Review: The Magician's Nephew

The Magician's NephewThe Magician's Nephew
by C.S. Lewis
My rating: 4 of 5 stars

I love the narrative voice of this book -- the story is humming along full of excitement and adventure and the author pops in with a word or two of omniscient observation which brings you back to a broader perspective (and keeps it from getting too scary). This is a beautiful book and echos familiar stories (I won't spoil the book by telling you what stories).
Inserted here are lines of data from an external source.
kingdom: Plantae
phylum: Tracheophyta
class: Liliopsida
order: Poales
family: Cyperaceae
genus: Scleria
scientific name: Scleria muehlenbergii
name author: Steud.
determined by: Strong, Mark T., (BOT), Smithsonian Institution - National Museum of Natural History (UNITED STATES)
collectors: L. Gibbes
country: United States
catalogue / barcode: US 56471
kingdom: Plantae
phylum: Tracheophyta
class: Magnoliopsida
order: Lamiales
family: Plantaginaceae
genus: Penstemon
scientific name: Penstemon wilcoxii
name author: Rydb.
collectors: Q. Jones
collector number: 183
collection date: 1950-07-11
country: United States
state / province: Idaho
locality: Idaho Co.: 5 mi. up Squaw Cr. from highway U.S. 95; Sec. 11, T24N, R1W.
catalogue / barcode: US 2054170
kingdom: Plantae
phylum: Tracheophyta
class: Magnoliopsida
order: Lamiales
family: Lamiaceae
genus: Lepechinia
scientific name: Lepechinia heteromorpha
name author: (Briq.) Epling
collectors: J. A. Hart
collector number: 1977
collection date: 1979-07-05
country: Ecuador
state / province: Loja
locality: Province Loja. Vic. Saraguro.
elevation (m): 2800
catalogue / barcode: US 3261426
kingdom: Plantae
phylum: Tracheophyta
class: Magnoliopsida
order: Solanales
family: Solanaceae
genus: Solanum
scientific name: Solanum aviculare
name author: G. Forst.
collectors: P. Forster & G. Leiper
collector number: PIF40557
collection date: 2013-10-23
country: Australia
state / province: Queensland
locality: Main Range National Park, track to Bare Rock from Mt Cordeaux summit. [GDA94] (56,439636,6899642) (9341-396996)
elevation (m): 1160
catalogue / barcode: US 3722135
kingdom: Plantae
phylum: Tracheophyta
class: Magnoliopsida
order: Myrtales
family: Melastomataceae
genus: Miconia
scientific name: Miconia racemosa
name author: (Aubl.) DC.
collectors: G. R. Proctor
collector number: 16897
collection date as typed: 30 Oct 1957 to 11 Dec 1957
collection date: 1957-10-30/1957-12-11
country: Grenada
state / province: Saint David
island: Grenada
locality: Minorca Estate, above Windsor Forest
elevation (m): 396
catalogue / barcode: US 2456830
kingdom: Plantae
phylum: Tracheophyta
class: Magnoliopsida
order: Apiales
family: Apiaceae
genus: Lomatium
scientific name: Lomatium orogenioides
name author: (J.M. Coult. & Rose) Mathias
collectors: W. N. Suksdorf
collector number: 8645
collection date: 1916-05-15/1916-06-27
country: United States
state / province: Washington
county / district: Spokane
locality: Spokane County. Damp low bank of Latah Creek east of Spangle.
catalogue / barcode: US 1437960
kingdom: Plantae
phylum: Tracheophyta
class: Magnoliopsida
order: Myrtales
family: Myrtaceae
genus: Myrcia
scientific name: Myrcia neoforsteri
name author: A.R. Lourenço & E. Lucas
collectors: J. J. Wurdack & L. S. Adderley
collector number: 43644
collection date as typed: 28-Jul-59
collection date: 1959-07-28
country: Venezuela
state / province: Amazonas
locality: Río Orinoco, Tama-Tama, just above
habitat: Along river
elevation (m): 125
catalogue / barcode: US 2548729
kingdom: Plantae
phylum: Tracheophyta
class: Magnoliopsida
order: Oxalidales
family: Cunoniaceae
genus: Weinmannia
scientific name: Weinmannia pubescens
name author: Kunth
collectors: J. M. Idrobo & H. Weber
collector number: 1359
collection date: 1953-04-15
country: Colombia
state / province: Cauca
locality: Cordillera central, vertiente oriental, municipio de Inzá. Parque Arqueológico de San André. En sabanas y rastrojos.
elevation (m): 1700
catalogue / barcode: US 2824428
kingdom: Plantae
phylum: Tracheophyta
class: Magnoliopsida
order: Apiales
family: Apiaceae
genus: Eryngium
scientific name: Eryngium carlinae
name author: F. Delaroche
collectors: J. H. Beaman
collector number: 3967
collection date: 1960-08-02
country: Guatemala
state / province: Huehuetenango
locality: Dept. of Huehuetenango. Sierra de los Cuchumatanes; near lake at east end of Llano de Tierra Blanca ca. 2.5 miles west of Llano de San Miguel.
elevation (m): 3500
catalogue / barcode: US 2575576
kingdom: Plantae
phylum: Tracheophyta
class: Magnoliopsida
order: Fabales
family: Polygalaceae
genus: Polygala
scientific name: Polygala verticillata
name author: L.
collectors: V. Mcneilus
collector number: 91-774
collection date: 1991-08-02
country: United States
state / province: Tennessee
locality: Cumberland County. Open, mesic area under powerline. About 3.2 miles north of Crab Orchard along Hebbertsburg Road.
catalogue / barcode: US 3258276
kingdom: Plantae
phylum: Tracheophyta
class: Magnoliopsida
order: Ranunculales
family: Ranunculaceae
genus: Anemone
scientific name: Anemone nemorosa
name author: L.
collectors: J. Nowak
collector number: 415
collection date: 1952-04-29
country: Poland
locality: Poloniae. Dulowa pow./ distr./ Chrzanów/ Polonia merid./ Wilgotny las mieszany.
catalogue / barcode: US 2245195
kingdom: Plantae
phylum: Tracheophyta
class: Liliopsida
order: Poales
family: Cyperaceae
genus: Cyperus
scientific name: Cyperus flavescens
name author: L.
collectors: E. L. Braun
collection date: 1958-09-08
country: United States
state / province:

"This was a difficult and delicate job but they managed it in the end. The little paper bag was very squashy and sticky when they finally got it out, so that it was more a question of tearing the bag off the toffees than of getting the toffees out of the bag. Some grown-ups (you know how fussy they can be about that sort of thing) would rather have gone without supper altogether than eaten those toffees." (p. 164)
This is my final book for the What's in a Name challenge (one with a familial relationship in the title) and is the 105th book I read this year, which completes by GoodReads goal for 2015. I'm looking forward to the 2016 WIN challenge.